### TO DO
In your copy, reproduce each entry exactly and leave out the pictures.

INFORMATION SUPPLIED Start Marker

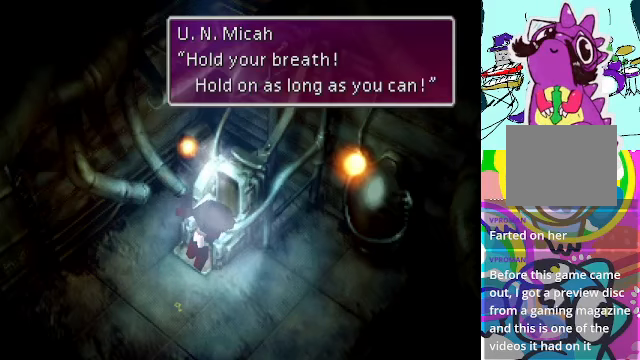
{"buttons": [], "left_stick": "center", "events": []}
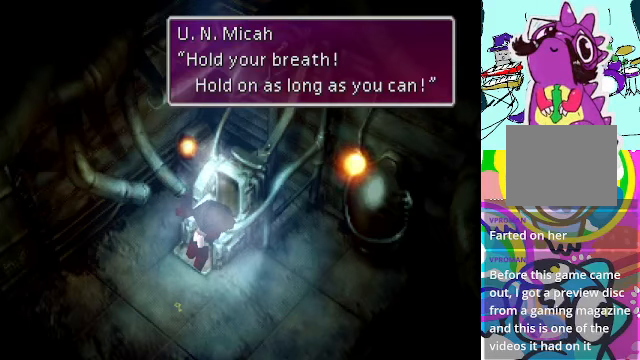
{"buttons": [], "left_stick": "center", "events": [[134, "B", "down"], [267, "B", "up"]]}
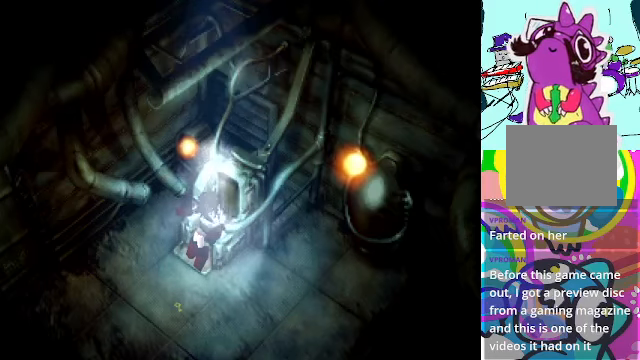
{"buttons": [], "left_stick": "center", "events": []}
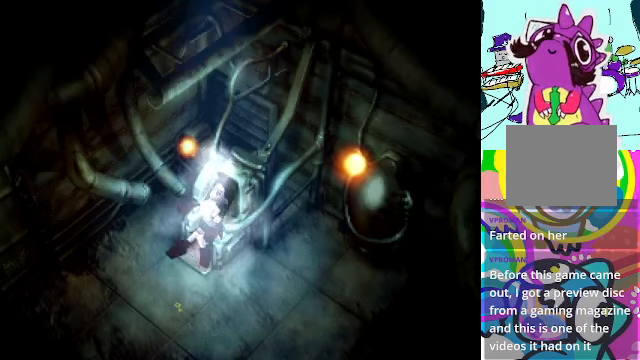
{"buttons": [], "left_stick": "center", "events": []}
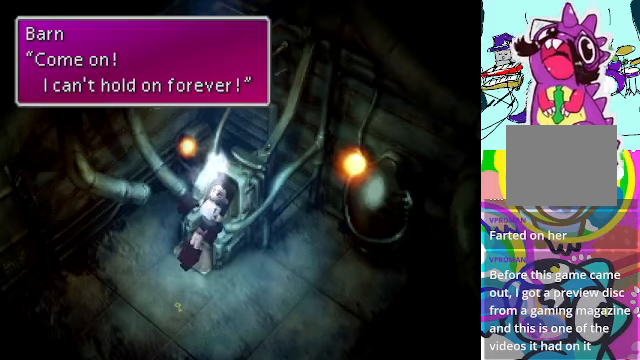
{"buttons": ["B"], "left_stick": "center", "events": [[467, "B", "down"]]}
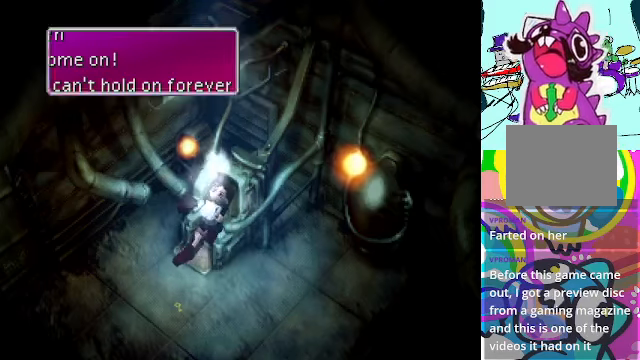
{"buttons": [], "left_stick": "center", "events": [[134, "B", "up"]]}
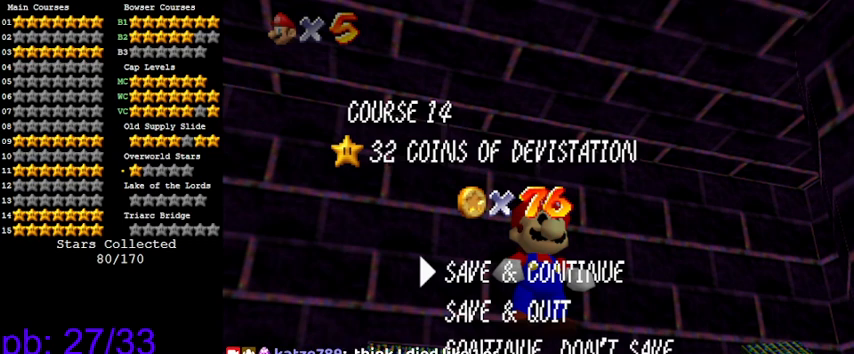
Gameplay with keyboard; each line is a JSON object with the keys held at the frame after it. "events" lists presses ("down") and releases ("up") of "a", "c", "ctrl", "d", "down", "left", "return", "right", "s", "shift", "up", "w", "x" and "y" between this image and that frame as [ms after this image, input, new state], when the widget could be followed in between. No other keys are recorded. Mouse input is not recorded.
{"keys": [], "events": []}
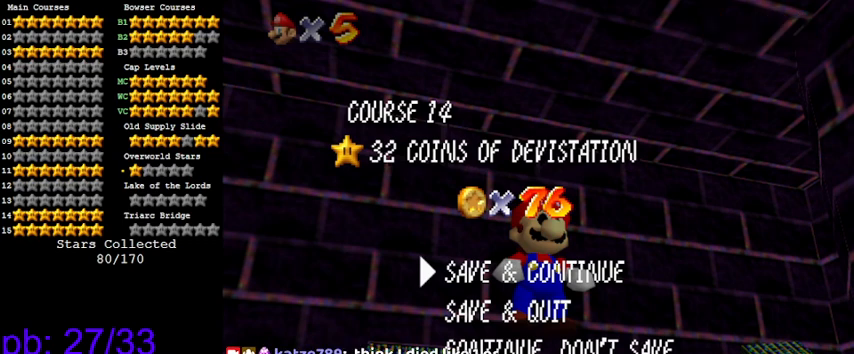
{"keys": [], "events": [[33, "s", "down"], [100, "s", "up"]]}
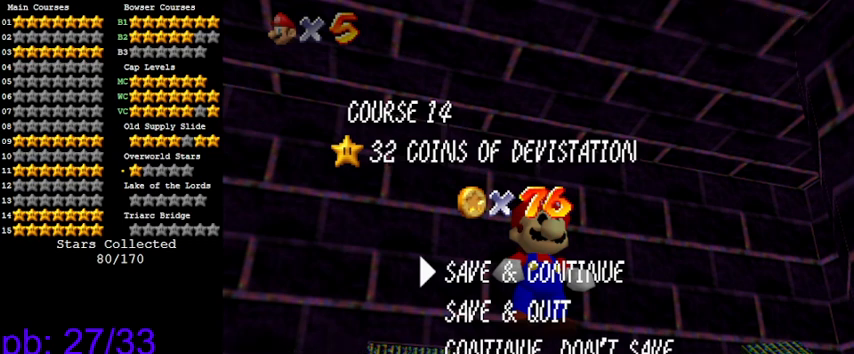
{"keys": [], "events": []}
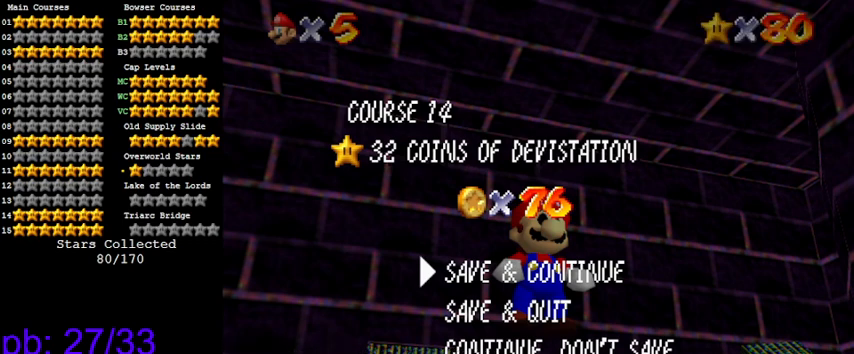
{"keys": [], "events": []}
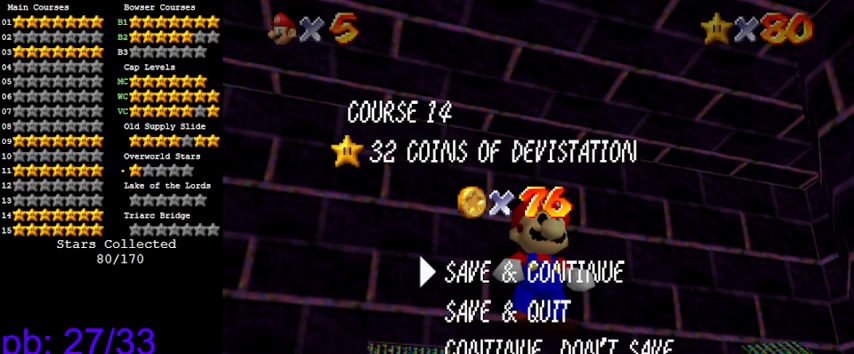
{"keys": [], "events": []}
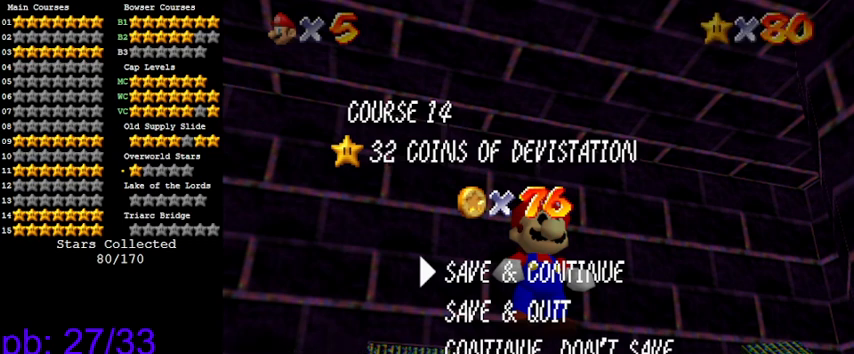
{"keys": [], "events": [[300, "a", "down"], [466, "a", "up"]]}
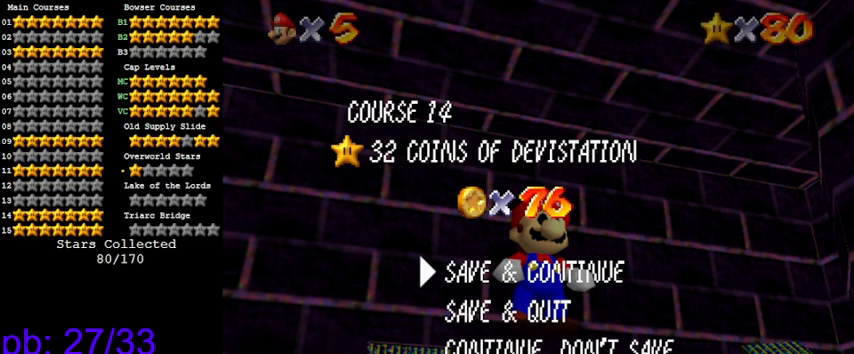
{"keys": [], "events": []}
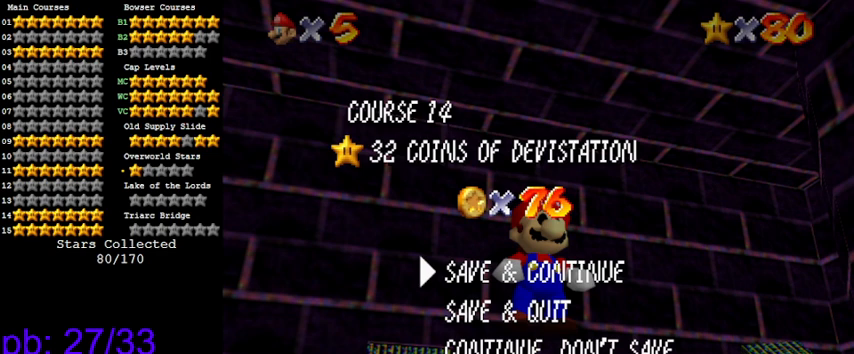
{"keys": ["return"], "events": [[166, "shift", "down"], [366, "shift", "up"], [466, "return", "down"]]}
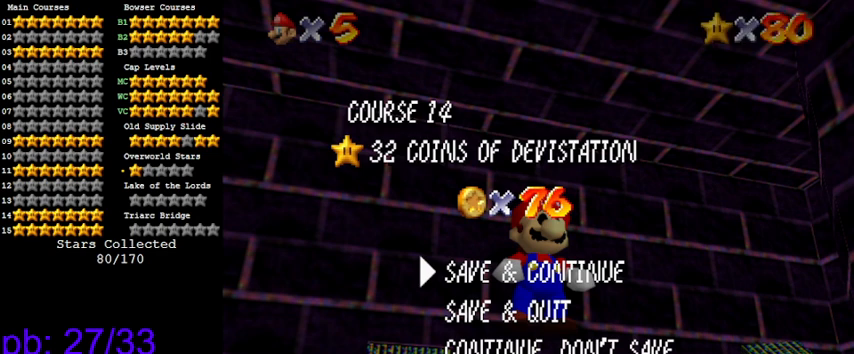
{"keys": [], "events": [[133, "return", "up"]]}
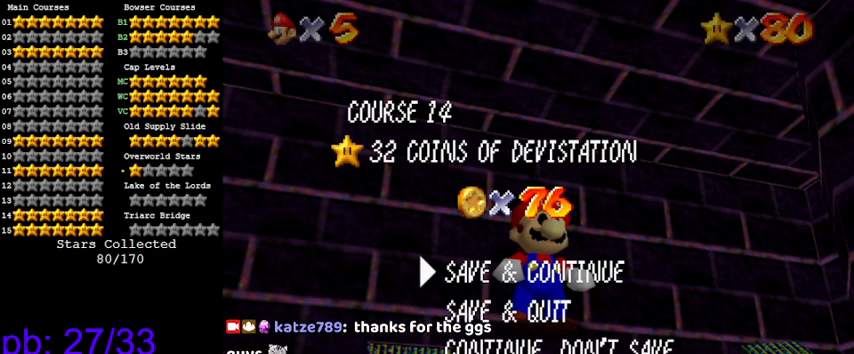
{"keys": [], "events": []}
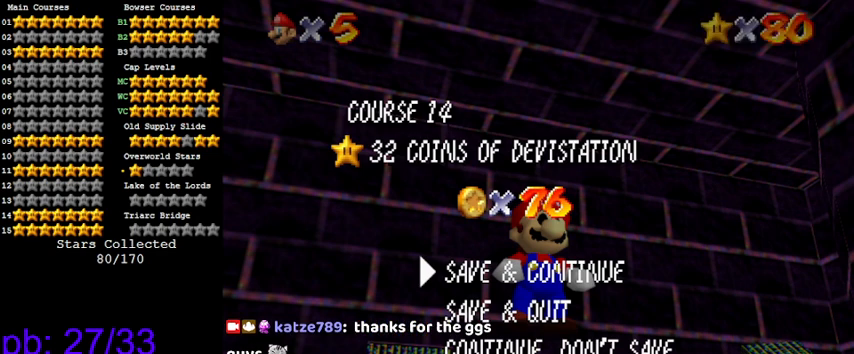
{"keys": [], "events": [[66, "y", "down"], [166, "y", "up"], [366, "s", "down"], [433, "s", "up"]]}
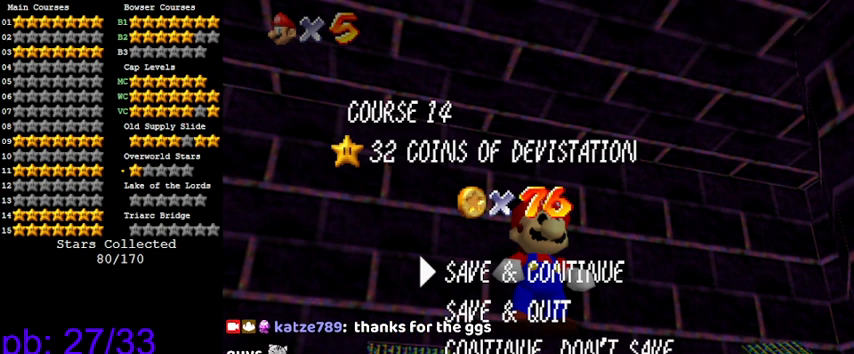
{"keys": [], "events": []}
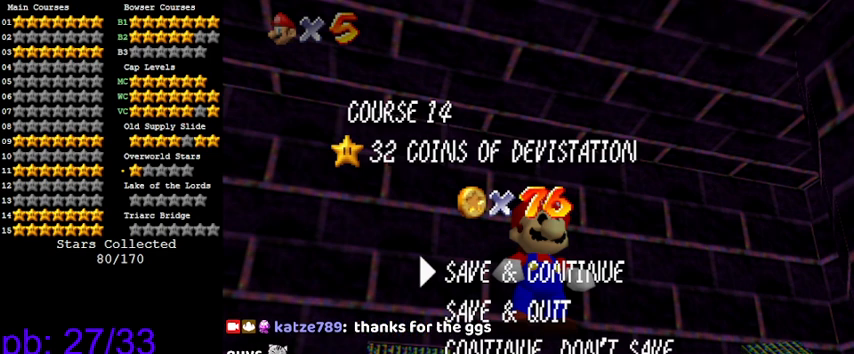
{"keys": [], "events": []}
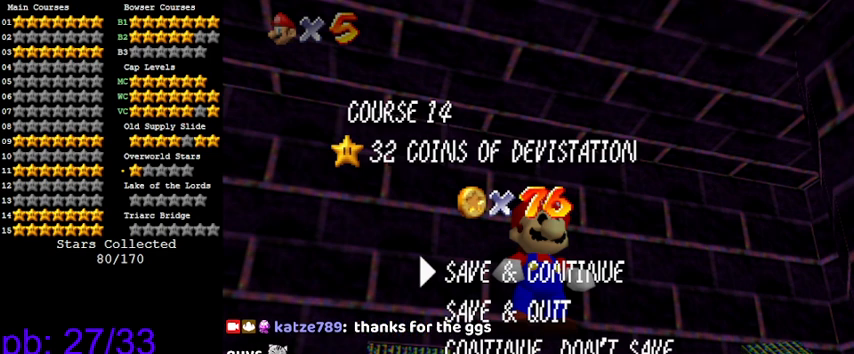
{"keys": [], "events": []}
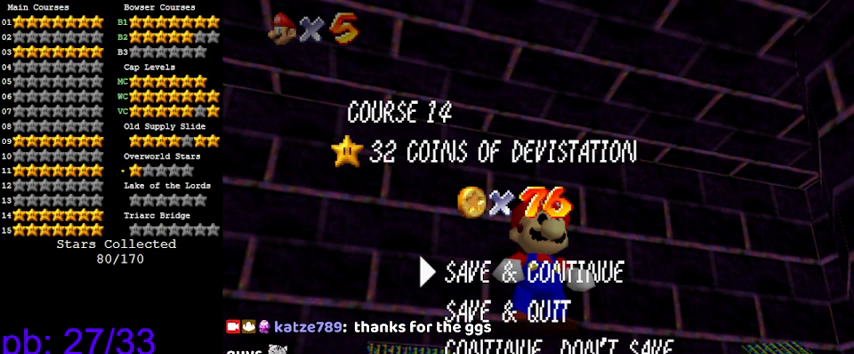
{"keys": [], "events": []}
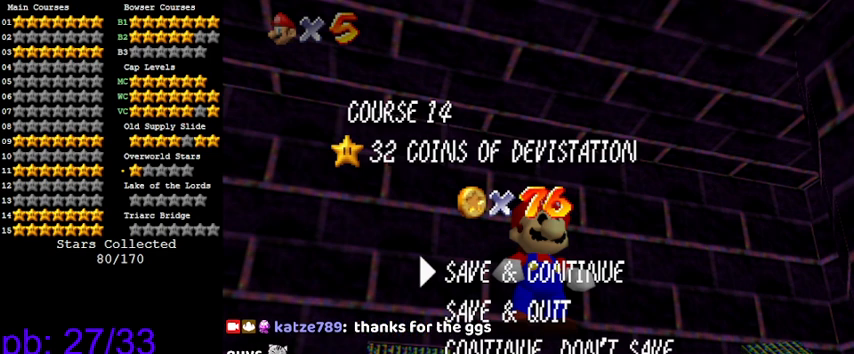
{"keys": [], "events": [[133, "a", "down"], [266, "a", "up"]]}
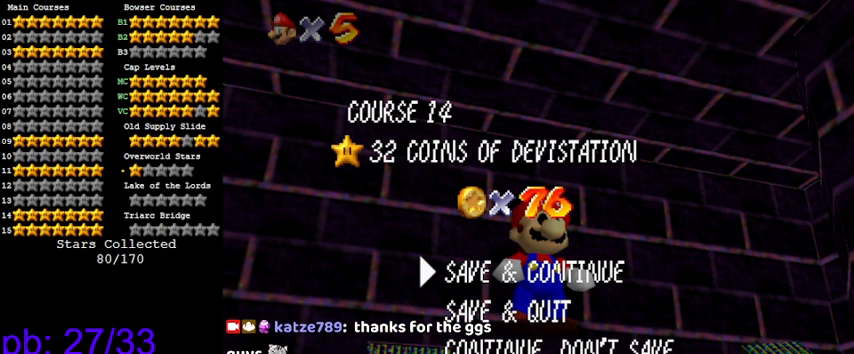
{"keys": [], "events": []}
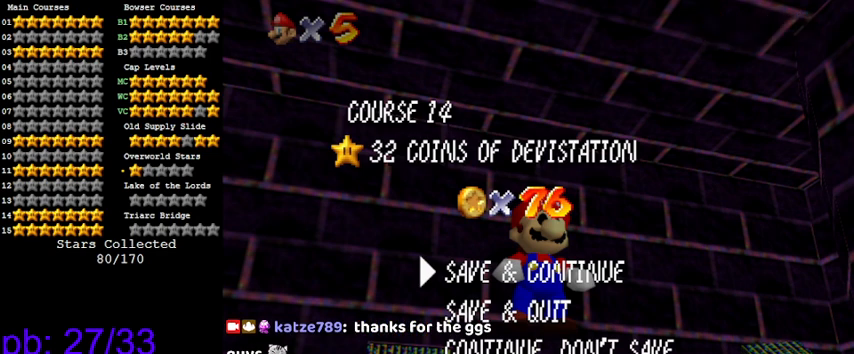
{"keys": ["shift"], "events": [[166, "shift", "down"]]}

INFORMATION SUPPLIED End Marker

### SOLUTION
{"buttons": [], "left_stick": "center", "events": []}
{"buttons": [], "left_stick": "center", "events": [[134, "B", "down"], [267, "B", "up"]]}
{"buttons": [], "left_stick": "center", "events": []}
{"buttons": [], "left_stick": "center", "events": []}
{"buttons": ["B"], "left_stick": "center", "events": [[467, "B", "down"]]}
{"buttons": [], "left_stick": "center", "events": [[134, "B", "up"]]}
Gameplay with keyboard; each line is a JSON object with the keys held at the frame after it. "events" lists presses ("down") and releases ("up") of "a", "c", "ctrl", "d", "down", "left", "return", "right", "s", "shift", "up", "w", "x" and "y" between this image and that frame as [ms after this image, input, new state], when the widget could be followed in between. No other keys are recorded. Mouse input is not recorded.
{"keys": [], "events": []}
{"keys": [], "events": [[33, "s", "down"], [100, "s", "up"]]}
{"keys": [], "events": []}
{"keys": [], "events": []}
{"keys": [], "events": []}
{"keys": [], "events": [[300, "a", "down"], [466, "a", "up"]]}
{"keys": [], "events": []}
{"keys": ["return"], "events": [[166, "shift", "down"], [366, "shift", "up"], [466, "return", "down"]]}
{"keys": [], "events": [[133, "return", "up"]]}
{"keys": [], "events": []}
{"keys": [], "events": [[66, "y", "down"], [166, "y", "up"], [366, "s", "down"], [433, "s", "up"]]}
{"keys": [], "events": []}
{"keys": [], "events": []}
{"keys": [], "events": []}
{"keys": [], "events": []}
{"keys": [], "events": [[133, "a", "down"], [266, "a", "up"]]}
{"keys": [], "events": []}
{"keys": ["shift"], "events": [[166, "shift", "down"]]}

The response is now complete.